Abundan, en la Red, y en los libros, frases y sentencias sobre la Navidad, casi todas empalagosas y manidas. Se trata de aserciones como la que reza “la Navidad es la temporada para encender el fuego de la hospitalidad en el salón, y la genial llama de la caridad en el corazón”, atribuida a Washington Irving. Poco que añadir en el universo del lugar común como elemento central de cualquier retórica.
Lo traigo a colación en el final del adviento, que nos conduce al núcleo de estas festividades, no tan entrañables como pueda parecer si asumimos los argumentos de sus detractores, que suelen criticar el consumismo y la presión social asociada al mismo, así como cierto carácter excluyente, que no comparto, para los no practicantes o acólitos de otros credos distintos del cristiano. Frente a ello argumentan sus defensores haciendo hincapié en el carácter familiar, tradicional y bondadoso de lo que estos días se celebra.
¿Y qué es eso que se celebra? Tienen claro los fieles creyentes la respuesta, o eso supongo. Nos instalamos el resto, ateos, agnósticos o indiferentes, en los dulces ritos de estos días, que van más allá de lo religioso y llenan de símbolos y sentimentalismo el orbe cristiano occidental. Se trata de una repetición, de un eterno retorno cuyos mitos nos anegan, si bien todo el dogma y sus creencias conducen a un tiempo lineal.
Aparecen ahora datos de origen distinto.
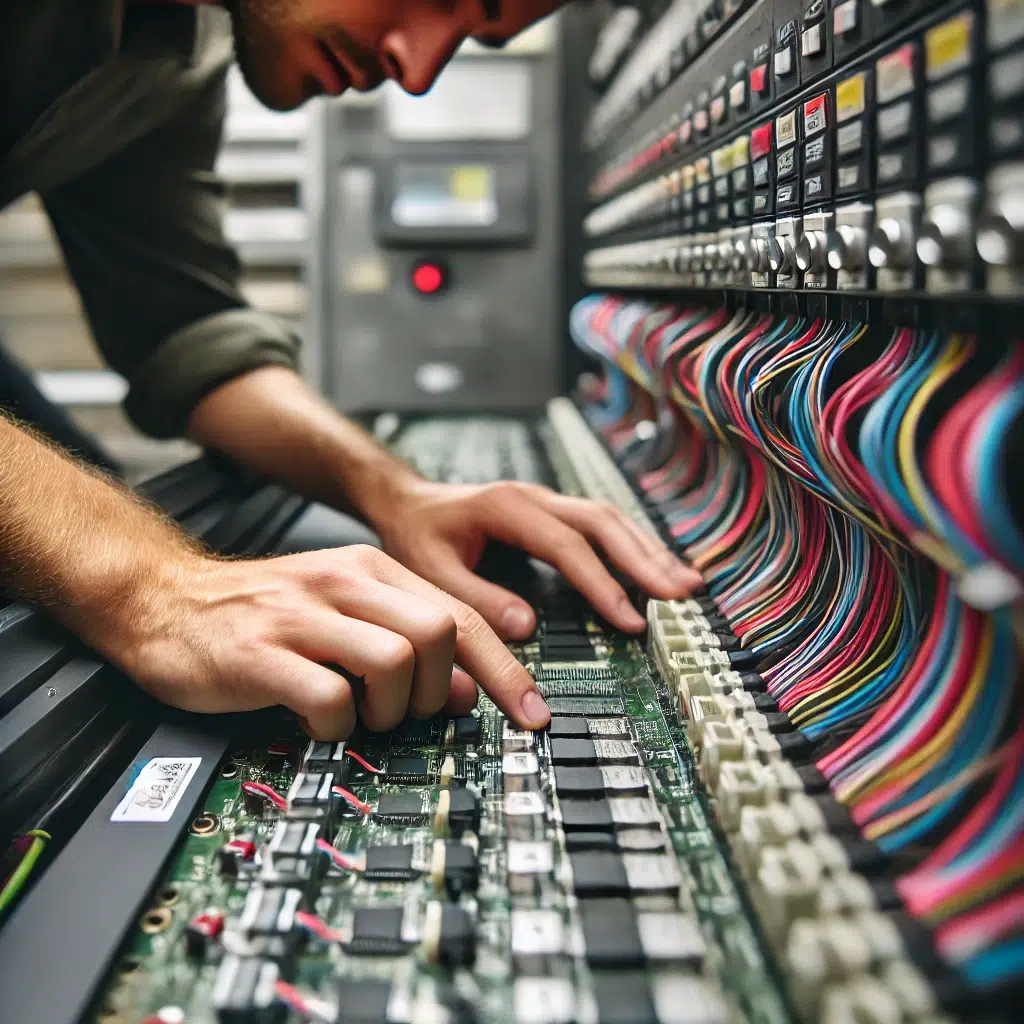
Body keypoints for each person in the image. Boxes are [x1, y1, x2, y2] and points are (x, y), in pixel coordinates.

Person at [0, 0, 701, 741]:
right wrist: (150, 587)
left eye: (472, 37)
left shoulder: (173, 58)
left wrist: (393, 491)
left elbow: (182, 329)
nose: (421, 71)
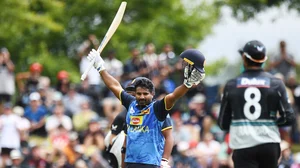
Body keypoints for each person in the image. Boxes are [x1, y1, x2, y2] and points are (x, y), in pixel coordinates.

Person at [86, 48, 205, 168]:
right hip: (130, 163)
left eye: (145, 94)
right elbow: (114, 86)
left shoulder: (158, 108)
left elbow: (173, 96)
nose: (141, 97)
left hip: (150, 163)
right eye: (139, 94)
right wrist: (100, 67)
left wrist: (187, 84)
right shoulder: (131, 104)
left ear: (152, 94)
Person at [218, 40, 295, 168]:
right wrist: (271, 122)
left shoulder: (232, 85)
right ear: (264, 59)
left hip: (243, 144)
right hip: (269, 144)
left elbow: (223, 123)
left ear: (244, 58)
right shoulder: (276, 83)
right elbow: (289, 118)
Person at [105, 77, 174, 168]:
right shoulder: (125, 114)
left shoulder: (157, 110)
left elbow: (168, 137)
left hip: (152, 160)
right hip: (130, 160)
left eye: (132, 91)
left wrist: (165, 160)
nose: (131, 94)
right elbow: (120, 143)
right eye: (130, 92)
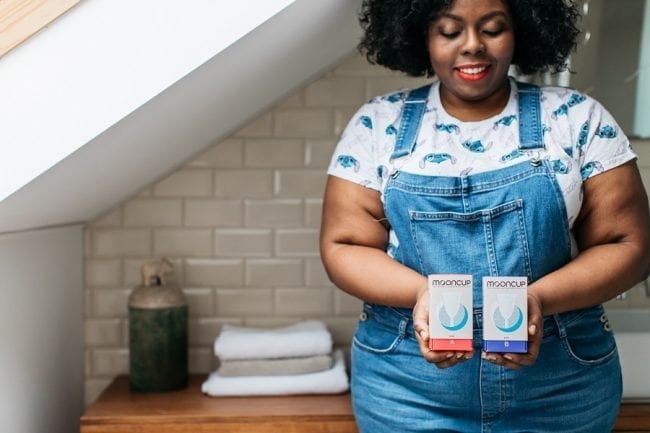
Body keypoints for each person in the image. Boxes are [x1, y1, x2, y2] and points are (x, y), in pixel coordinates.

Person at [320, 0, 650, 431]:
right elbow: (344, 244)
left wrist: (537, 300)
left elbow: (628, 245)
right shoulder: (378, 124)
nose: (472, 45)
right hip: (407, 387)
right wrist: (422, 295)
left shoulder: (576, 118)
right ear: (421, 35)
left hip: (561, 386)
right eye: (449, 31)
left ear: (522, 31)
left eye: (493, 29)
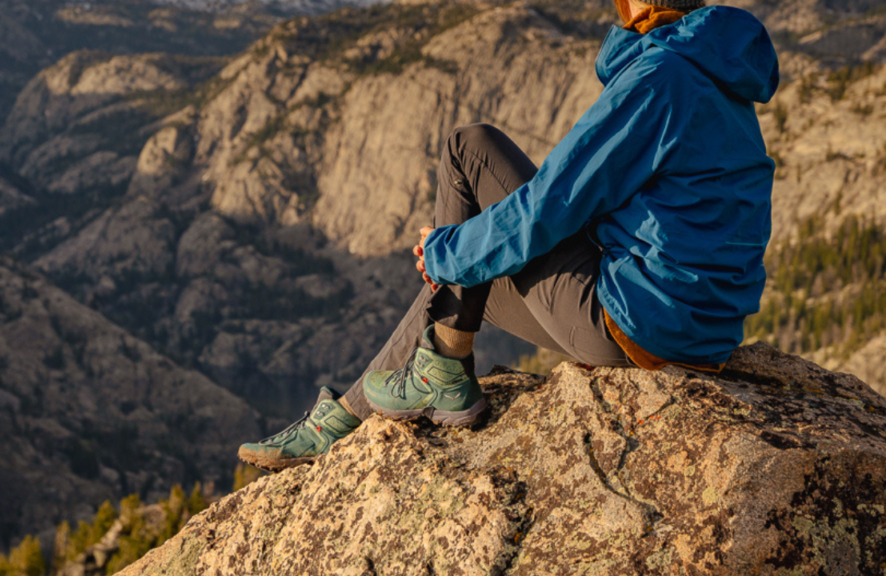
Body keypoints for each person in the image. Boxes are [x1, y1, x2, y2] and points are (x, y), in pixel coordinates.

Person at [238, 0, 779, 472]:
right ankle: (347, 417)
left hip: (637, 326)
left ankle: (439, 371)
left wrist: (447, 251)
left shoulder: (661, 77)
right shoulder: (717, 78)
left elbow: (549, 204)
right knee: (472, 272)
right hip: (698, 334)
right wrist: (464, 251)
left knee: (470, 148)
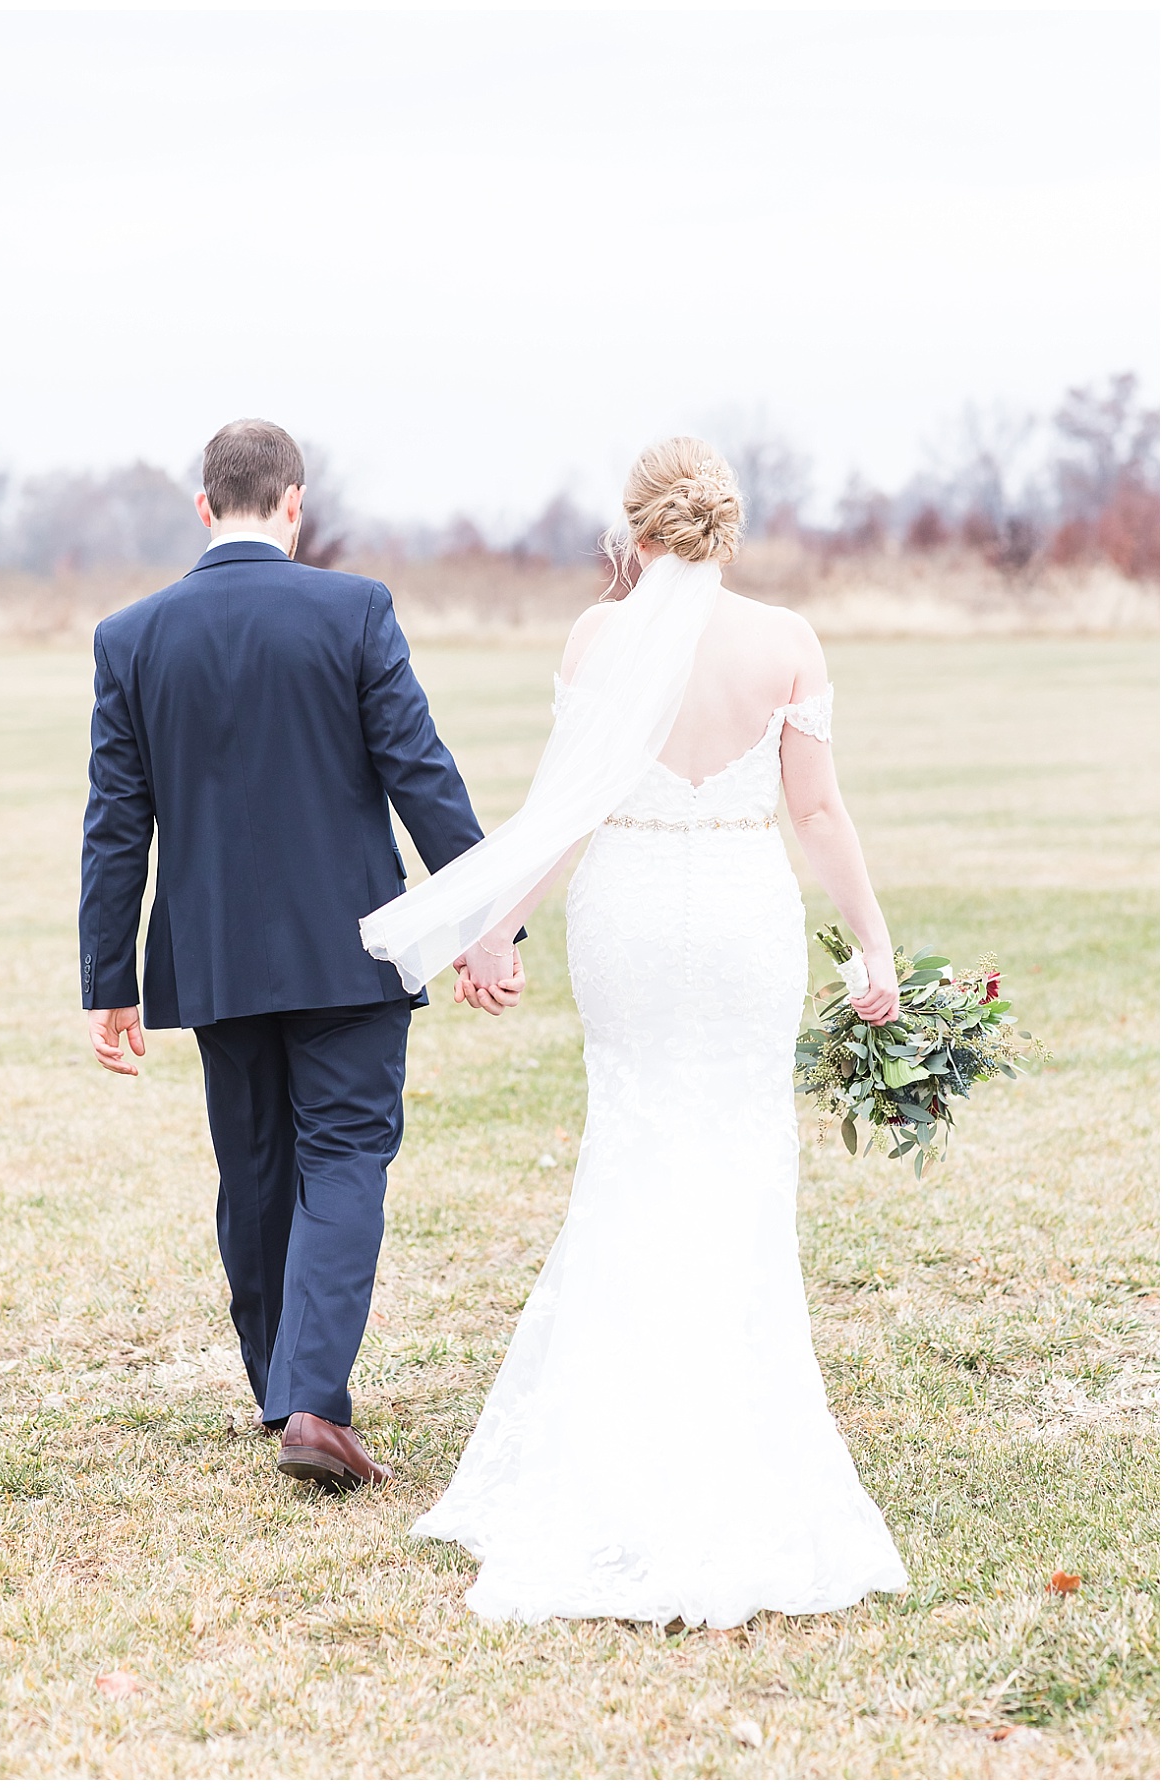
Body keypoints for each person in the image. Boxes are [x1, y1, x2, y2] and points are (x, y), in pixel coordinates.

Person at [362, 437, 908, 1625]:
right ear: (725, 524)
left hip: (629, 919)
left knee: (634, 1152)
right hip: (740, 918)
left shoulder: (598, 637)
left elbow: (569, 808)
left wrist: (496, 930)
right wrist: (875, 944)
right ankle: (733, 1428)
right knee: (737, 1161)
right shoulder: (788, 640)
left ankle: (617, 1435)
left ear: (638, 530)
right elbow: (816, 807)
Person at [79, 419, 521, 1495]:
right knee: (345, 1160)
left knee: (258, 1169)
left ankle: (283, 1386)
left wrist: (111, 981)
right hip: (352, 949)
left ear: (203, 507)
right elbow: (422, 772)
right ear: (294, 504)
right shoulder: (353, 608)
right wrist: (481, 920)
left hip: (217, 960)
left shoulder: (129, 636)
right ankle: (313, 1402)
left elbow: (114, 824)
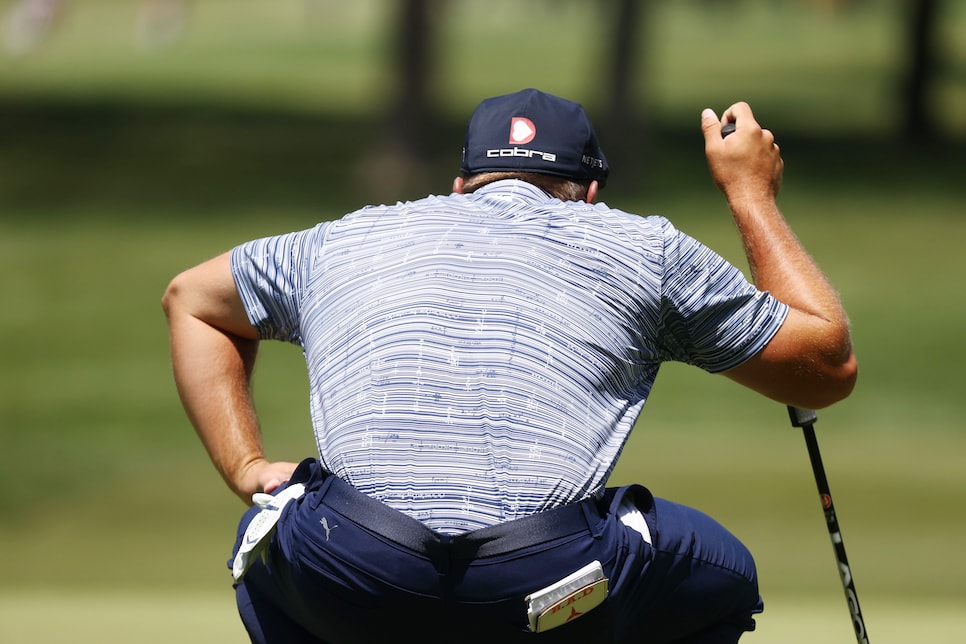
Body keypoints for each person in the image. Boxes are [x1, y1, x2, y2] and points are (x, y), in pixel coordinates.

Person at [163, 88, 856, 643]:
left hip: (347, 562)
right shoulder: (641, 248)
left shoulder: (345, 238)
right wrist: (750, 192)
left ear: (462, 183)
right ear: (589, 194)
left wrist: (246, 469)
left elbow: (191, 298)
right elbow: (823, 368)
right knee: (722, 583)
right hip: (548, 580)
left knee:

Se rememora el nacimiento de Cristo y el origen de ese tiempo al que pondrá final la parusía. Los ritos ligados al solsticio, en este caso al de invierno, una de las dos puertas solsticiales de René Guenon, son, por otra parte, ancestrales. En la Roma antigua adquirió esta celebración especial relevancia con las denominadas “saturnales”, en honor a Saturno, muy relacionado con el dios griego Cronos y, por tanto, con el Tiempo. Parece ser que, a la luz de velas y antorchas, se daba la bienvenida al regreso de la luz, creciente a partir de ese día, y asociada con el nacimiento del Sol Invictus, y ello ocurría el 25 de diciembre, registrado como día del solsticio en el calendario juliano. Asimismo, se comía y se bebía en abundancia.
De esa manera, se entiende la cristianización posterior de esta celebración, que no sólo era propia de Roma, sino de otros pueblos, como los celtas. Vamos, que todos podemos festejar la Navidad, entendiéndola cada cual (creyente, ateo o practicante de otra fe) como la quiera entender y con el sincretismo como bandera.
Por otra parte, estuvo la Navidad, en tiempos medievales, protegida por la paz y la tregua de Dios. Se ocupaba la primera de amparar a las víctimas de los nobles y se ocupaba la segunda de la guerra, propiciando la suspensión de esta en ciertas fechas. No tengo claro si esa paz y esa tregua son extensivas a nuestros días, sobre todo en este país que habitamos y sufrimos. Ni la paz de Dios parece que vaya a librarnos de quienes desde del poder (los nobles de hoy) insisten en atentar contra nuestros derechos y libertades, ni la tregua es posible cuando la división en bloques se convierte en táctica y estrategia...
A pesar de ello, no queda otra que desear a todos, desde esta columna, una Feliz Navidad, al margen de como cada uno la piense y la conciba.